Pointer Sentinel Mixture Models
Stephen Merity
and
Caiming Xiong
and
James Bradbury
and
Richard Socher
arXiv e-Print archive - 2016 via Local arXiv
Keywords:
cs.CL, cs.AI
First published: 2016/09/26 (8 years ago) Abstract: Recent neural network sequence models with softmax classifiers have achieved
their best language modeling performance only with very large hidden states and
large vocabularies. Even then they struggle to predict rare or unseen words
even if the context makes the prediction unambiguous. We introduce the pointer
sentinel mixture architecture for neural sequence models which has the ability
to either reproduce a word from the recent context or produce a word from a
standard softmax classifier. Our pointer sentinel-LSTM model achieves state of
the art language modeling performance on the Penn Treebank (70.9 perplexity)
while using far fewer parameters than a standard softmax LSTM. In order to
evaluate how well language models can exploit longer contexts and deal with
more realistic vocabularies and larger corpora we also introduce the freely
available WikiText corpus.
TLDR; The authors combine a standard LSTM softmax with [Pointer Networks](https://arxiv.org/abs/1506.03134) in a mixture model called Pointer-Sentinel LSTM (PS-LSTM).
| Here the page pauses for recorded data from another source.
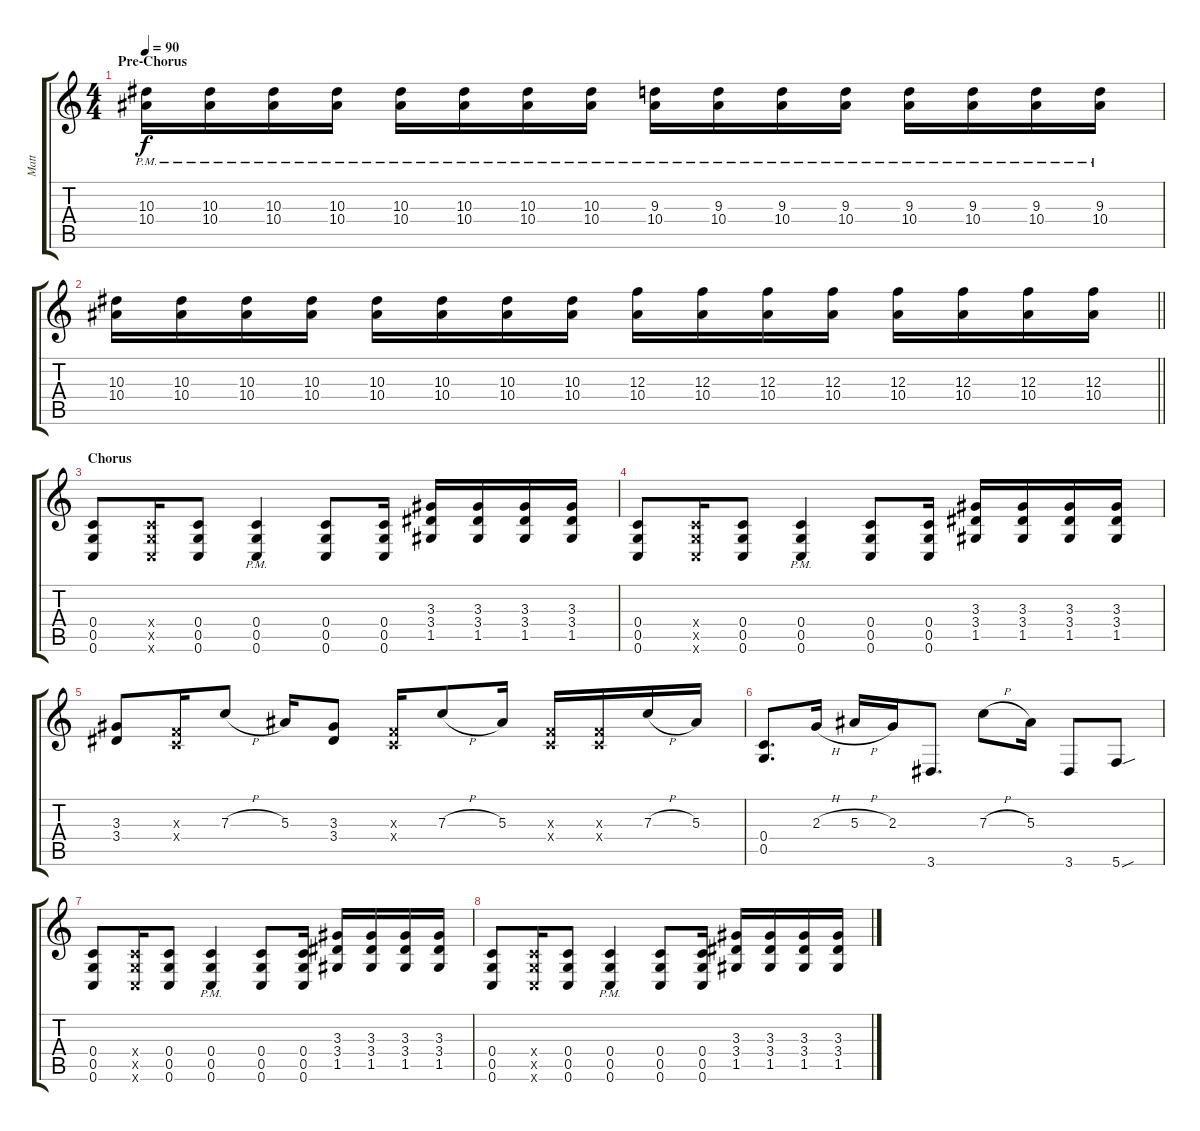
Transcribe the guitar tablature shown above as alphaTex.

\track ("Matt" "Matt") {instrument distortionguitar}
\staff {score tabs}
\tuning (D4 A3 F3 C3 G2 C2) {hide}
\ts (4 4)
\section ("" "Pre-Chorus")
\tempo 90
\clef g2
\ks c
(10.3{pm} 10.4{pm}).16{dy f} (10.3{pm} 10.4{pm}).16 (10.3{pm} 10.4{pm}).16 (10.3{pm} 10.4{pm}).16 (10.3{pm} 10.4{pm}).16 (10.3{pm} 10.4{pm}).16 (10.3{pm} 10.4{pm}).16 (10.3{pm} 10.4{pm}).16 (9.3{pm} 10.4{pm}).16 (9.3{pm} 10.4{pm}).16 (9.3{pm} 10.4{pm}).16 (9.3{pm} 10.4{pm}).16 (9.3{pm} 10.4{pm}).16 (9.3{pm} 10.4{pm}).16 (9.3{pm} 10.4{pm}).16 (9.3{pm} 10.4{pm}).16 |
\barLineRight lightlight
(10.3 10.4).16 (10.3 10.4).16 (10.3 10.4).16 (10.3 10.4).16 (10.3 10.4).16 (10.3 10.4).16 (10.3 10.4).16 (10.3 10.4).16 (12.3 10.4).16 (12.3 10.4).16 (12.3 10.4).16 (12.3 10.4).16 (12.3 10.4).16 (12.3 10.4).16 (12.3 10.4).16 (12.3 10.4).16 |
\section ("" "Chorus")
(0.4 0.5 0.6).8 (0.4{x} 0.5{x} 0.6{x}).16 (0.4 0.5 0.6).8 (0.4{pm} 0.5{pm} 0.6{pm}).4 (0.4 0.5 0.6).8 (0.4 0.5 0.6).16 (3.3 3.4 1.5).16 (3.3 3.4 1.5).16 (3.3 3.4 1.5).16 (3.3 3.4 1.5).16 |
(0.4 0.5 0.6).8 (0.4{x} 0.5{x} 0.6{x}).16 (0.4 0.5 0.6).8 (0.4{pm} 0.5{pm} 0.6{pm}).4 (0.4 0.5 0.6).8 (0.4 0.5 0.6).16 (3.3 3.4 1.5).16 (3.3 3.4 1.5).16 (3.3 3.4 1.5).16 (3.3 3.4 1.5).16 |
(3.3 3.4).8 (0.3{x} 0.4{x}).16 7.3{h}.8 5.3.16 (3.3 3.4).8 (0.3{x} 0.4{x}).16 7.3{h}.8 5.3.16 (0.3{x} 0.4{x}).16 (0.3{x} 0.4{x}).16 7.3{h}.16 5.3.16 |
(0.4 0.5).8{d} 2.3{h}.16 5.3{h}.16 2.3.16 3.6.8{d} 7.3{h}.8 5.3.16 3.6.8 5.6{sou}.8 |
(0.4 0.5 0.6).8 (0.4{x} 0.5{x} 0.6{x}).16 (0.4 0.5 0.6).8 (0.4{pm} 0.5{pm} 0.6{pm}).4 (0.4 0.5 0.6).8 (0.4 0.5 0.6).16 (3.3 3.4 1.5).16 (3.3 3.4 1.5).16 (3.3 3.4 1.5).16 (3.3 3.4 1.5).16 |
(0.4 0.5 0.6).8 (0.4{x} 0.5{x} 0.6{x}).16 (0.4 0.5 0.6).8 (0.4{pm} 0.5{pm} 0.6{pm}).4 (0.4 0.5 0.6).8 (0.4 0.5 0.6).16 (3.3 3.4 1.5).16 (3.3 3.4 1.5).16 (3.3 3.4 1.5).16 (3.3 3.4 1.5).16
The pointer networks helps with rare words and long-term dependencies but is unable to refer to words that are not in the input. The oppoosite is the case for the standard softmax. By combining the two approaches we get the best of both worlds. The probability of an output words is defined as a mixture of the pointer and softmax model and the mixture coefficient is calculated as part of the pointer attention. The authors evaluate their architecture on the PTB Language Modeling dataset where they achieve state of the art. They also present a novel WikiText dataset that is larger and more realistic then PTB.
### Key Points:
- Standard RNNs with softmax struggle with rare and unseen words, even when adding attention.
- Use a window of the most recent`L` words to match against.
- Probability of output with gating: `p(y|x) = g * p_vocab(y|x) + (1 - g) * p_ptr(y|x)`.
- The gate `g` is calcualted as an extra element in the attention module. Probabilities for the pointer network are then normalized accordingly.
- Integrating the gating funciton computation into the pointer network is crucial: It needs to have access to the pointer network state, not just the RNN state (which can't hold long-term info)
- WikiText-2 dataset: 2M train tokens, 217k validation tokens, 245k test tokens. 33k vocab, 2.6% OOV. 2x larger than PTB.
- WikiText-1-3 dataset: 103M train tokens, 217k validation tokens, 245k test tokens. 267k vocab, 2.4% OOV. 100x larger than PTB.
- Pointer Sentiment Model leads to stronger improvements for rare words - that makes intuitive sense.